Daha düne kadar Cübbeli'nin eleştirerek, yerden yere vurduğu vahabiler her ne hikmetse Yemen'de kukla rejime kansız devrim yapan kahraman Yemen halkına saldırarak, günahsız insanları, bebekleri öldüren Amerika emperyalizminin kukla vahabi kralları, bir anda Cübbeli'nin gözünde ehlisünnet oluverdiler. Bu kıvırmanın sebebi nedendir acaba! Senin bugün ehlisünnet diyerek savundukların, Kerbela'daki Yezid soyu gibi, Amerika emperyalizmi ve İsrail siyonizmi safında "eh-i cinayet" olmuşlar, tekbirlerle Müslüman öldürüyorlar, kadınların ırzına geçiyorlar, sahabelerin mabetlerini tahrip ediyorlar.
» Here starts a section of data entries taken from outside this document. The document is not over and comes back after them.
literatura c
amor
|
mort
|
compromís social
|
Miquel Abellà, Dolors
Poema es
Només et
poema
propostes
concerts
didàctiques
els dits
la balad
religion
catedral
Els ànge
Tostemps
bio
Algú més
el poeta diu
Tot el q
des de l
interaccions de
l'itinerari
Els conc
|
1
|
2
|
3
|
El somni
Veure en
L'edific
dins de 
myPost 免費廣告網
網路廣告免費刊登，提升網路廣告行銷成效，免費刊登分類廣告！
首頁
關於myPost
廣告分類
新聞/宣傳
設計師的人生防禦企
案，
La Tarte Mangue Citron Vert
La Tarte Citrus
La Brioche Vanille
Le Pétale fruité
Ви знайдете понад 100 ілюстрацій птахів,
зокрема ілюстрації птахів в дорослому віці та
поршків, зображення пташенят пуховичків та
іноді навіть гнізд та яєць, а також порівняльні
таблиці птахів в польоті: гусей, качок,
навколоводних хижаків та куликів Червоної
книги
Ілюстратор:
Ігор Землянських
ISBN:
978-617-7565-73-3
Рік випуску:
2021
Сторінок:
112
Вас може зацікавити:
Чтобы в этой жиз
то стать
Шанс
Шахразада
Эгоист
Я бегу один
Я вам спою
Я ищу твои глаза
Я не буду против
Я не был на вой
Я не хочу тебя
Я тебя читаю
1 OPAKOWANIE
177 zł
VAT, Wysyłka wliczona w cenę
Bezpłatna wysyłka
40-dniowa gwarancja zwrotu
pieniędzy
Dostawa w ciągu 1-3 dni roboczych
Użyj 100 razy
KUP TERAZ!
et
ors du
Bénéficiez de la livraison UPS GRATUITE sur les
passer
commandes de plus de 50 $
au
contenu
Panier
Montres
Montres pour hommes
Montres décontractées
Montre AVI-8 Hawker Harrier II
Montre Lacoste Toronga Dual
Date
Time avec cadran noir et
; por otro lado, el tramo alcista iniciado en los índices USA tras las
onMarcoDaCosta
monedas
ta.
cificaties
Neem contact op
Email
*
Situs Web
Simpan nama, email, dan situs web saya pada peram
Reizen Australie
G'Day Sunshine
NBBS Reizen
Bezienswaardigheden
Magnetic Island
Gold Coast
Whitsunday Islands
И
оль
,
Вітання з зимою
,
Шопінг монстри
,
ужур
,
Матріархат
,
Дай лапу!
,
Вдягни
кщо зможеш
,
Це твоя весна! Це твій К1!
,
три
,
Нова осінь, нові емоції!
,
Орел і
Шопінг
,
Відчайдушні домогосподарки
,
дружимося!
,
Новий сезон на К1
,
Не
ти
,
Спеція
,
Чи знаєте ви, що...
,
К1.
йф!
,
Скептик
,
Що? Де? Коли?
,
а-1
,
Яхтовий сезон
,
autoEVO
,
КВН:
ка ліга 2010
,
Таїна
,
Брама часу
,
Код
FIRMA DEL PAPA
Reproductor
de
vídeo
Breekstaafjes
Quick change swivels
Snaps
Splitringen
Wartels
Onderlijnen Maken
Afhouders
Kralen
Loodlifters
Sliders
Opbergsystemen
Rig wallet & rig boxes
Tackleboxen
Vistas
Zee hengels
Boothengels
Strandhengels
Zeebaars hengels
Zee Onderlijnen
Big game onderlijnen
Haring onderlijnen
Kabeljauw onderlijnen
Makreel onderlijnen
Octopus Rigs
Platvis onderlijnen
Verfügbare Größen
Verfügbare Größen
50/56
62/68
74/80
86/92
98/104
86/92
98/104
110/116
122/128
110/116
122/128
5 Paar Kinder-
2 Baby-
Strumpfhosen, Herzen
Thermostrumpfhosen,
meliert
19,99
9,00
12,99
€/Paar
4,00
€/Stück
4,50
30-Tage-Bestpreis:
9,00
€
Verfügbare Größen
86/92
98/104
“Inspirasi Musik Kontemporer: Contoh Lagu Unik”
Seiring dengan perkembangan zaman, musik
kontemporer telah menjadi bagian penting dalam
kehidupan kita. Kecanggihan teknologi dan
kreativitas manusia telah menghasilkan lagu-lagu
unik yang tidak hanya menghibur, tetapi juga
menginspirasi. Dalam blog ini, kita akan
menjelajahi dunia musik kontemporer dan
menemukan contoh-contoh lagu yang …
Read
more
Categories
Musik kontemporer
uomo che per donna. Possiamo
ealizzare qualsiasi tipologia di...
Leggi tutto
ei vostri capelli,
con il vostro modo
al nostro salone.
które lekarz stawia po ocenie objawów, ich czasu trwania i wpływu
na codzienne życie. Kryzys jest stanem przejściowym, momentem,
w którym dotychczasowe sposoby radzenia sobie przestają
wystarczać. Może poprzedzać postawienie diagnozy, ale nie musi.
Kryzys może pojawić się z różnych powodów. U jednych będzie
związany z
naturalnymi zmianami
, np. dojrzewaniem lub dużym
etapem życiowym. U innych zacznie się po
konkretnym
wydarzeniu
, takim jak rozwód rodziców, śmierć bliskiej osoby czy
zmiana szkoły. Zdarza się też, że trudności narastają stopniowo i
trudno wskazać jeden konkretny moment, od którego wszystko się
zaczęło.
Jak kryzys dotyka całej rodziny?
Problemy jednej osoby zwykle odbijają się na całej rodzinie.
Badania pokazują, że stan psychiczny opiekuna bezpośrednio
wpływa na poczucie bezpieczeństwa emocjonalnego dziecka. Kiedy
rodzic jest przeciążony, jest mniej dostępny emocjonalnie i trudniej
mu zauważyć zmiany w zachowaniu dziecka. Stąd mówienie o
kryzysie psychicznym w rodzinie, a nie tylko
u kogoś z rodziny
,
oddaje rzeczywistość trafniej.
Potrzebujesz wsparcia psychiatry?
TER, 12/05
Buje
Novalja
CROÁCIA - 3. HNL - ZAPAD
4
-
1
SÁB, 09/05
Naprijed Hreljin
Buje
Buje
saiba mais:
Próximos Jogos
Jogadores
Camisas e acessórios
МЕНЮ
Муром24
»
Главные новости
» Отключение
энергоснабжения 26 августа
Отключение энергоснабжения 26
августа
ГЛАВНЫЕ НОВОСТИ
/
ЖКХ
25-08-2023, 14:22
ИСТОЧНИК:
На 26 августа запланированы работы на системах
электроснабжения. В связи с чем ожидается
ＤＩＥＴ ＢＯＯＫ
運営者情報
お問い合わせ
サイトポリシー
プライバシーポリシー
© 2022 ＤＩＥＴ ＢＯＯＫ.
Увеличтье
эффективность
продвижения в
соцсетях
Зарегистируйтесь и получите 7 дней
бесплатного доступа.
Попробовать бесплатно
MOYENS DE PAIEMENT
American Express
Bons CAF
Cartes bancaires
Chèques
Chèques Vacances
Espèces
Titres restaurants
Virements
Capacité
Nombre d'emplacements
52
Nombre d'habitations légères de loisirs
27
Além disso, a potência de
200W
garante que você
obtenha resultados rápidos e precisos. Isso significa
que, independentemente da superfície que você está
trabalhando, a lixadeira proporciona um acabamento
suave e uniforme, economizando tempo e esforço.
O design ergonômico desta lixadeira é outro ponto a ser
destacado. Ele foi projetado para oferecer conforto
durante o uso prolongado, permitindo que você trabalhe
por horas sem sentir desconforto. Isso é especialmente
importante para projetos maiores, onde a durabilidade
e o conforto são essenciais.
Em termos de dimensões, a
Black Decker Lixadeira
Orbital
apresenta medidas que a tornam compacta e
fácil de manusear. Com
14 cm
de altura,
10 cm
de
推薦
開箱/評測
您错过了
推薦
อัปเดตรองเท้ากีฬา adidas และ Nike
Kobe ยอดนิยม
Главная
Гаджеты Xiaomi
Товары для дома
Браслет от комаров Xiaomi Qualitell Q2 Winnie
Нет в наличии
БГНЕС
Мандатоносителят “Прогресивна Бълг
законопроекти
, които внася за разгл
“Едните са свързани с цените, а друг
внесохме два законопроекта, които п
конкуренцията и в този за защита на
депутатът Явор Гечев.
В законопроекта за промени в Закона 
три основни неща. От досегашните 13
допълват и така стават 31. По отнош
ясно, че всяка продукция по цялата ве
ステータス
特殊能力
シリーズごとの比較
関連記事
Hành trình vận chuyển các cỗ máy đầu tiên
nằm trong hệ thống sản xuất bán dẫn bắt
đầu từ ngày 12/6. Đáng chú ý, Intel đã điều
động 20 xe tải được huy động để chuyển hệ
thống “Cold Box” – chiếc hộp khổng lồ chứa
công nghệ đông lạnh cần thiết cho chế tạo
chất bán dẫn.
Cübbelinin bunları bilmemesi ve görmemesi mümkün değildir.
Cübbeli bir nebze de olsa ilim, irfan ve ferasetten nasibini almış olsaydı; Amerika ve İsrail ile kol kola takılan kukla vahabi krallarla dirsek temasa geçmez, Yemen Müslümanlarının öldürülmesi için Papa edasıyla dua etmez, saf Müslümanları yanıltmaya, batılı hak, hakkı batıl, zalimi mazlum, mazlumu zalim göstermeye kalkışmazdı. Cehaletin, aymazlığın, ilkesizliğin, erdemsizliğin böylesine az rastlanır.
Cübbeli gibi din bezirgânlarının ayrıştırıcı, kışkırtıcı söylemlerinden ve saray, kukla yanlısı fetvalarından, Müslümanlar arasında açılan gediklerin mahkem-i kübrada hesabı çetin olacaktır.
Cübbeli vaazlarında çok hadis nakleden birisidir. Acaba şu hadisi bilmiyor mu? Bilmiyorsa Öğretelim. İyi okusun. Hz. Peygamber efendimiz şöyle buyurmuştur; "Her kim, bir mü'minin öldürülmesine yarım kelime ile dahi olsa katkı sağlarsa; kıyamet günü Allah'ın huzuruna, alnında "Bunun Allah'ın rahmetinden nasibi yoktur" diye yazılmış olarak çıkartılır" (İbn Mace, Sünen, Diyat 1)
Sosyal medyada Cübbeli'nin sadece birkaç sohbetini dinleyenler, onda; mezhep bağnazlığının, taassubun, alay malzemesi olmanın, sığ, basit, bölücü düşüncelerin ve çelişkiler yumağının tamamını görmesi mümkündür.